**Work instruction:**
The entries below are to be restated exactly, and their images are to be omitted.

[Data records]
== Segment start ==
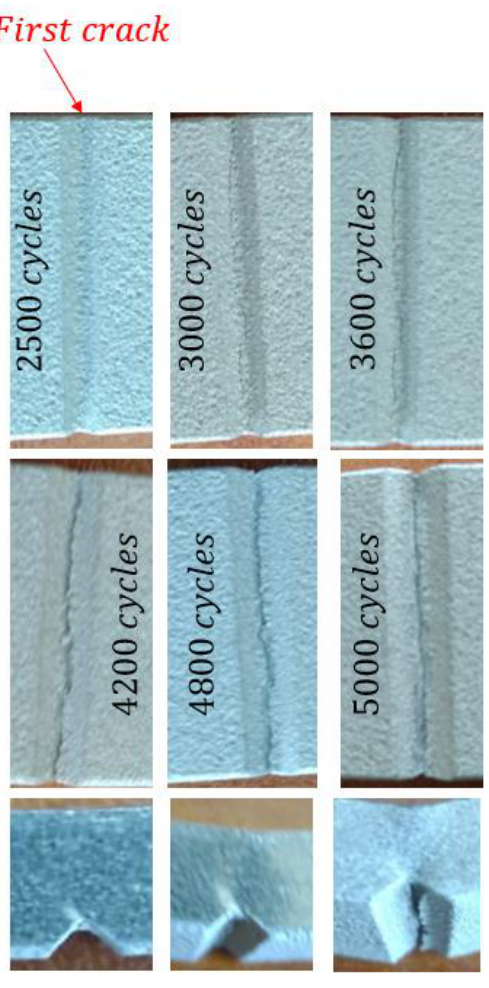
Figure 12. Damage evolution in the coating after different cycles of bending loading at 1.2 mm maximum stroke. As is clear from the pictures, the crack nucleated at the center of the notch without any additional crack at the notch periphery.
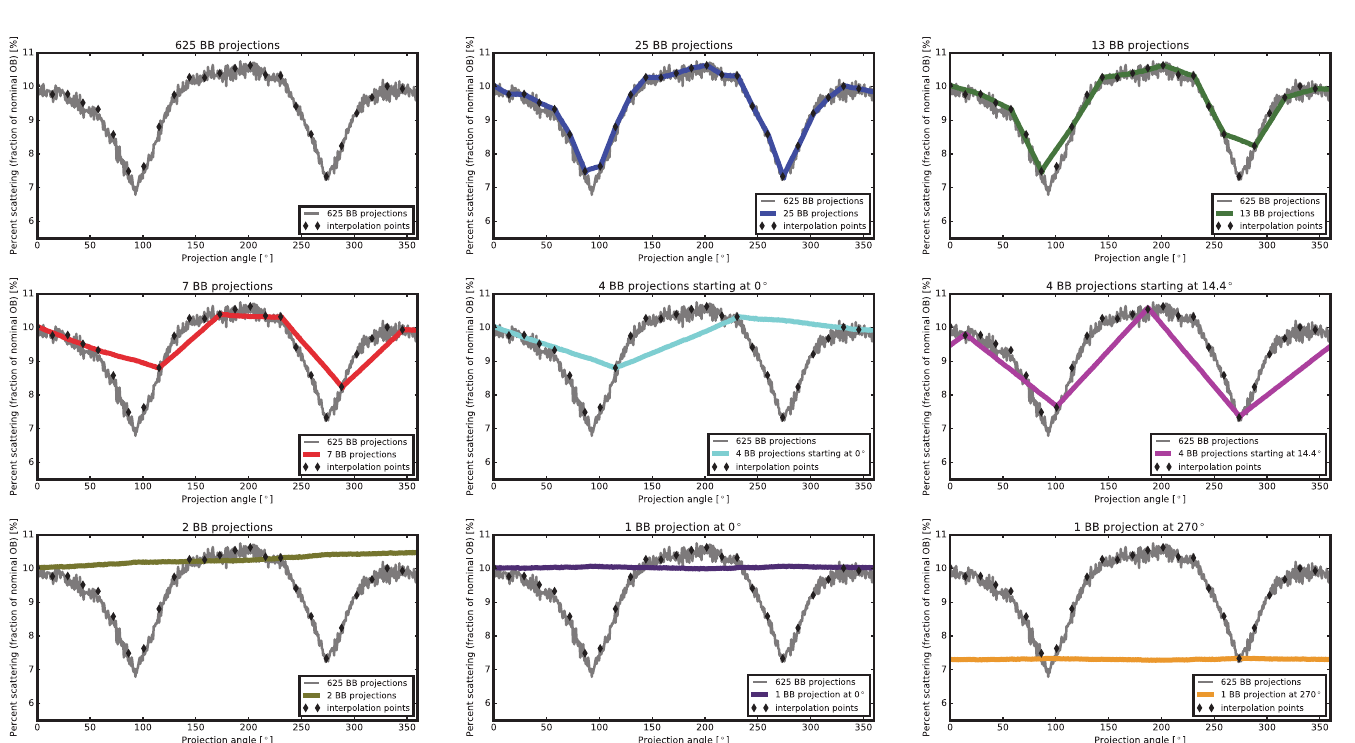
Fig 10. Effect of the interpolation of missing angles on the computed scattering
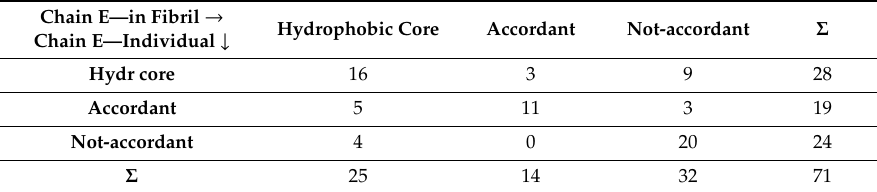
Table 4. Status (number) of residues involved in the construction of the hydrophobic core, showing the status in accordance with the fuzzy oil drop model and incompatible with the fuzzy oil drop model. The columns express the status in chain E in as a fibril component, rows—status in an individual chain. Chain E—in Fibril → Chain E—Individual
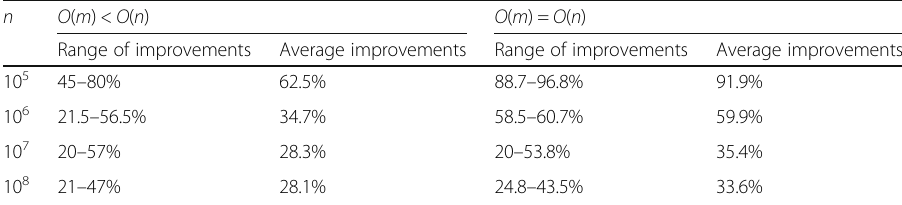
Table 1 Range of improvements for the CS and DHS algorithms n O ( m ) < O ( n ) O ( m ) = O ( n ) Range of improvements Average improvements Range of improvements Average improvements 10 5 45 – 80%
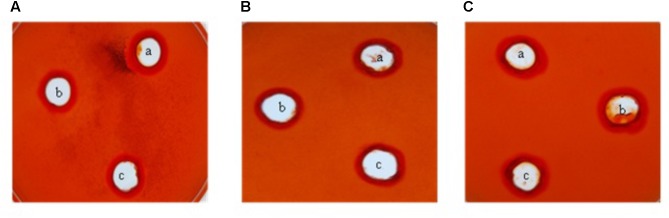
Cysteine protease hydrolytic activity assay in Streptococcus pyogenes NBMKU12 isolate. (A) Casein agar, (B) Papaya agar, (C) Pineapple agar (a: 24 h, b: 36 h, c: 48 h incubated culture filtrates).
== Segment end ==
**Exercise solution:**
Figure 12. Damage evolution in the coating after different cycles of bending loading at 1.2 mm maximum stroke. As is clear from the pictures, the crack nucleated at the center of the notch without any additional crack at the notch periphery.
Fig 10. Effect of the interpolation of missing angles on the computed scattering
Table 4. Status (number) of residues involved in the construction of the hydrophobic core, showing the status in accordance with the fuzzy oil drop model and incompatible with the fuzzy oil drop model. The columns express the status in chain E in as a fibril component, rows—status in an individual chain. Chain E—in Fibril → Chain E—Individual
Table 1 Range of improvements for the CS and DHS algorithms n O ( m ) < O ( n ) O ( m ) = O ( n ) Range of improvements Average improvements Range of improvements Average improvements 10 5 45 – 80%
Cysteine protease hydrolytic activity assay in Streptococcus pyogenes NBMKU12 isolate. (A) Casein agar, (B) Papaya agar, (C) Pineapple agar (a: 24 h, b: 36 h, c: 48 h incubated culture filtrates).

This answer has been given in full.